In perspective

Nov 08, 2008 14:22

Mostly I look back on LB's time in hospital with nothing but feelings of regret, resentment, sadness, anger, the memory of terror.  All those awful procedures he went through without pain relief, how deprived he was of human contact, despite us being there as much as we possibly could, how upsetting it was for us all, especially PB, how crap most of the staff were about acknowledging the emotional side of what was happening.

It's really important to me to acknowledge and name the awful stuff that happens in life, and not to always look for silver linings.  Looking for the good in crap stuff so often seems to turn into downplaying how awful the awful bits were and saying that that awfulness didn't really matter because something good came out of it. But I do want to acknowledge one good thing which came out of the very worst bit of it.

That first night in the Paediatric Assessment Unit D and I had a conversation about the possibility that LB might die.  It was, of course, a terrible conversation to have, but we ended up by saying that if he did die we felt he had had as good a iife as we could possibly give him.  He had a lovely gentle birth with no invasive procedures (even Vitamin K orally, not by injection because we wanted to spare him a needle prick, softies that we are).  He clearly loved breastfeeding and he got to do it whenever he wanted to. He was hardly out of someone's arms the whole first week - which was awful for us but so clearly what he wanted/needed.

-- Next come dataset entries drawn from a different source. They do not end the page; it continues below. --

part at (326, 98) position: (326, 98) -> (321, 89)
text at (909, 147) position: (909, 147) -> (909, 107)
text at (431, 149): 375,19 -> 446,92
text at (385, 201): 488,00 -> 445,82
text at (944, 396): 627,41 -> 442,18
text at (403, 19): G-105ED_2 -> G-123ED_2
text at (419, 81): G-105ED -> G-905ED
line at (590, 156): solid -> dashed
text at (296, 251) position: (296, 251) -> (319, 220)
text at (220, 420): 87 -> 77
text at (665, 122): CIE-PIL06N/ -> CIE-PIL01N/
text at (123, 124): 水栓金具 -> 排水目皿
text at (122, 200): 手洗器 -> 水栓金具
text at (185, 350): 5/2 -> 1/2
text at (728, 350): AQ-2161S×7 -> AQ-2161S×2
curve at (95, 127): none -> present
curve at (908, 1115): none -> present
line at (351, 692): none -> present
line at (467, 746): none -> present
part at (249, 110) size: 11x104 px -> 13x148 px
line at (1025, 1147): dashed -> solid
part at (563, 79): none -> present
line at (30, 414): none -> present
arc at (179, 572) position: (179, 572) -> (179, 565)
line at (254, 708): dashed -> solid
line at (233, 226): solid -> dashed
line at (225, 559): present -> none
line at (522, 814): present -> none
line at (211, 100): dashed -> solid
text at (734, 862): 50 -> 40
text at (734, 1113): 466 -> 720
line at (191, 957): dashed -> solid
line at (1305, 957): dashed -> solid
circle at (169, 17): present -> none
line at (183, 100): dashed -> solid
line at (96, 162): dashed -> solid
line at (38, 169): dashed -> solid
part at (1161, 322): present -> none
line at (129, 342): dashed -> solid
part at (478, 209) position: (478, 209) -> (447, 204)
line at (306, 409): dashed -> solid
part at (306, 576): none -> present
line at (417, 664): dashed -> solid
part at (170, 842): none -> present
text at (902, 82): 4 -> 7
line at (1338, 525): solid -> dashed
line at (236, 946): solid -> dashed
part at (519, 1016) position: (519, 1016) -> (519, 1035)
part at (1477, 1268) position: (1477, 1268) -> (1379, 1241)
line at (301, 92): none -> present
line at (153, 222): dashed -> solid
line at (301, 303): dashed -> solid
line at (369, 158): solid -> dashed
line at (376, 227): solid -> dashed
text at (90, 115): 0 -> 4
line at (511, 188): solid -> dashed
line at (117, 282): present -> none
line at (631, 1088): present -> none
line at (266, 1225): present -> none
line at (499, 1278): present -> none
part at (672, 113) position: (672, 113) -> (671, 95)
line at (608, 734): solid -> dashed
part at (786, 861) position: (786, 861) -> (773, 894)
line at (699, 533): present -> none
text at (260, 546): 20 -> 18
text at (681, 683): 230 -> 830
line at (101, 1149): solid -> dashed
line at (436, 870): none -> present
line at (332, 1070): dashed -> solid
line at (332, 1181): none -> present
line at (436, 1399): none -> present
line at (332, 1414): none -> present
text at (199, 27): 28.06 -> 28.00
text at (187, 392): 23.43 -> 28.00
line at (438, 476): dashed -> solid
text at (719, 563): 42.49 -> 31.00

I've already had my share of comments and implications from friends and relatives that we're not handling LB right - that we should make him sleep on his own in a Moses basket, that we should leave him to cry himself to sleep, that we shouldn't 'pander' to his unreasonable desire to be in someone's arms the whole time.  I do have my moments of thinking along these lines myself, but thinking back to that conversation in the PAU reaffirms me in my instincts and convictions.  Just as 'nobody on their deathbed wishes they had spend more time in the office' (actually, not sure I agree with that one, but that's a different matter), nobody on their deathbed wishes they'd spent more time leaving their child to cry unconsoled.